------ LISTED ENTRIES
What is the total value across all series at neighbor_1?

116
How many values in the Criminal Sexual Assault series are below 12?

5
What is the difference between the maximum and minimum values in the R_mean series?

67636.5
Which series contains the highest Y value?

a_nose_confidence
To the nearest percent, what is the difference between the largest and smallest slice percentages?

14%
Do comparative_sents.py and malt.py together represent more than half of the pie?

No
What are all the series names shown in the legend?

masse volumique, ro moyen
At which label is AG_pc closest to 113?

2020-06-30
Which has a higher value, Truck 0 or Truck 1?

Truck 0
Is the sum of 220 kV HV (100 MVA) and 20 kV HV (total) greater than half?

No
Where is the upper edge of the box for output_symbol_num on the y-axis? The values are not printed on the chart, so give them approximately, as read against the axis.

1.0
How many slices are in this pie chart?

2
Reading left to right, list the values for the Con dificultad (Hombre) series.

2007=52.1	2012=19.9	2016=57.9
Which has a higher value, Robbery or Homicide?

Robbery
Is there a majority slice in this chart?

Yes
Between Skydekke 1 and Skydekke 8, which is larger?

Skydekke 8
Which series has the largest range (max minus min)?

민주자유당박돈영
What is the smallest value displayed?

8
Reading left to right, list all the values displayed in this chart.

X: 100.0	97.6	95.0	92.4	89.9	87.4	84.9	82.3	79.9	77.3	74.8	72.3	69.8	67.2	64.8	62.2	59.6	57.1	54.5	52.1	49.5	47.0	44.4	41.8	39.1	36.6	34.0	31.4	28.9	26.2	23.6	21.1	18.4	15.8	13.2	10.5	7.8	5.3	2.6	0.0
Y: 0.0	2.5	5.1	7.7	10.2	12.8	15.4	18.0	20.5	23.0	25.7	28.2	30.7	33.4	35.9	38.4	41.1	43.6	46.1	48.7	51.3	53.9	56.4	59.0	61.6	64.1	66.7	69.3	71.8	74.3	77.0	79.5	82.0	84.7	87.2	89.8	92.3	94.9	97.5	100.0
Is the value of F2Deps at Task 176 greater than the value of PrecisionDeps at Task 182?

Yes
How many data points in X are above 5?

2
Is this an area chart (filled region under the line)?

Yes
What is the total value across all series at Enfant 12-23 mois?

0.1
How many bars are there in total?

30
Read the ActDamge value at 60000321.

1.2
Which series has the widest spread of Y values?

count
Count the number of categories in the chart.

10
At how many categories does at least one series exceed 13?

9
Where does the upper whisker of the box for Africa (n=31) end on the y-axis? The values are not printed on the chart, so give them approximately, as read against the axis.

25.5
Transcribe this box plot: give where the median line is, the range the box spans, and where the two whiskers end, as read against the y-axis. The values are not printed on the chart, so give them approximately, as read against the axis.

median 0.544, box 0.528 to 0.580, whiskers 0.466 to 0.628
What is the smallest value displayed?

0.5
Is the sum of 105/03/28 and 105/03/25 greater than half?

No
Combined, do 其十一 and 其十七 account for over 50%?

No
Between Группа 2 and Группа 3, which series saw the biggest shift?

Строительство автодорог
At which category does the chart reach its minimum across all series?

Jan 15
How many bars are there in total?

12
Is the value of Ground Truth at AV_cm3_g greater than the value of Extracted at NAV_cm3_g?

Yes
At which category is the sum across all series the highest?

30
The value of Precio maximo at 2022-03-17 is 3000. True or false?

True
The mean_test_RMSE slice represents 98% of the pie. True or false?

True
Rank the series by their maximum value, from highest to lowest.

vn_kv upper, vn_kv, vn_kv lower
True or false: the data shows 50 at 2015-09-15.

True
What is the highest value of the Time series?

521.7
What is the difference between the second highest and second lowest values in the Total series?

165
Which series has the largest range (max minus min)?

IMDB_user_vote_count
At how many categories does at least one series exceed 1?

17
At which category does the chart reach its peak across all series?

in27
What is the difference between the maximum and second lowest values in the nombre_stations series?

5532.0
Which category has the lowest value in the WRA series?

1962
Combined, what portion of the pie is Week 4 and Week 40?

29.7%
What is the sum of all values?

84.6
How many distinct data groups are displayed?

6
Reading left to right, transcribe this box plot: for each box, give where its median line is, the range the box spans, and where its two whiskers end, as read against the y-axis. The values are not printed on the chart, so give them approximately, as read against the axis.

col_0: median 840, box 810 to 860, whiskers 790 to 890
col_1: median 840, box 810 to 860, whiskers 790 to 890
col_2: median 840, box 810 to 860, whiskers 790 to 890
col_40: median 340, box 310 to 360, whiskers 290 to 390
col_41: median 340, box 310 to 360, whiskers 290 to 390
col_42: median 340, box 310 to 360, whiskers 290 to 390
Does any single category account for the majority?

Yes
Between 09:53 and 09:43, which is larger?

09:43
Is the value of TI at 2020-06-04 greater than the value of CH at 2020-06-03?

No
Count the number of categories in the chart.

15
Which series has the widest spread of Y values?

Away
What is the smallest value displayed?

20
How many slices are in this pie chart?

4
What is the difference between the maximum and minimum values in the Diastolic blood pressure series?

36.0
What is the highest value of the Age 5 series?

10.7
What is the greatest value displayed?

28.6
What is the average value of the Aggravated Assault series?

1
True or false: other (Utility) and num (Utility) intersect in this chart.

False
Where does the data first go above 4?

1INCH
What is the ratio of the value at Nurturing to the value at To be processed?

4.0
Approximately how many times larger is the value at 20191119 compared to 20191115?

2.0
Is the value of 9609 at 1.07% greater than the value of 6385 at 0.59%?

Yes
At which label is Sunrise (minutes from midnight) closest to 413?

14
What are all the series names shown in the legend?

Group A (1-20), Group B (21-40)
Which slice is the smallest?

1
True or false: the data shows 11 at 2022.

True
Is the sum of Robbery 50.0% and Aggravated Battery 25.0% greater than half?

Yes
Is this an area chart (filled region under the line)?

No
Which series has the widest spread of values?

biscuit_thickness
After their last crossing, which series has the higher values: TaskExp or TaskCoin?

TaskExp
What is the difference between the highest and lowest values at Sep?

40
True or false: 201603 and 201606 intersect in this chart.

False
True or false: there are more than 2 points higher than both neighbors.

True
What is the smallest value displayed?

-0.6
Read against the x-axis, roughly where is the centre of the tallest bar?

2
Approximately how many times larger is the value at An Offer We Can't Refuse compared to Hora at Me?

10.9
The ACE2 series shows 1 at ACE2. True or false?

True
------------
From the records above, select every line that contains the word "this". Treat uppercase and lowercase letters as distinct.

= PROBLEM SOLUTION =
How many slices are in this pie chart?
Is there a majority slice in this chart?
Reading left to right, list all the values displayed in this chart.
Is this an area chart (filled region under the line)?
Transcribe this box plot: give where the median line is, the range the box spans, and where the two whiskers end, as read against the y-axis. The values are not printed on the chart, so give them approximately, as read against the axis.
Reading left to right, transcribe this box plot: for each box, give where its median line is, the range the box spans, and where its two whiskers end, as read against the y-axis. The values are not printed on the chart, so give them approximately, as read against the axis.
How many slices are in this pie chart?
True or false: other (Utility) and num (Utility) intersect in this chart.
Is this an area chart (filled region under the line)?
True or false: 201603 and 201606 intersect in this chart.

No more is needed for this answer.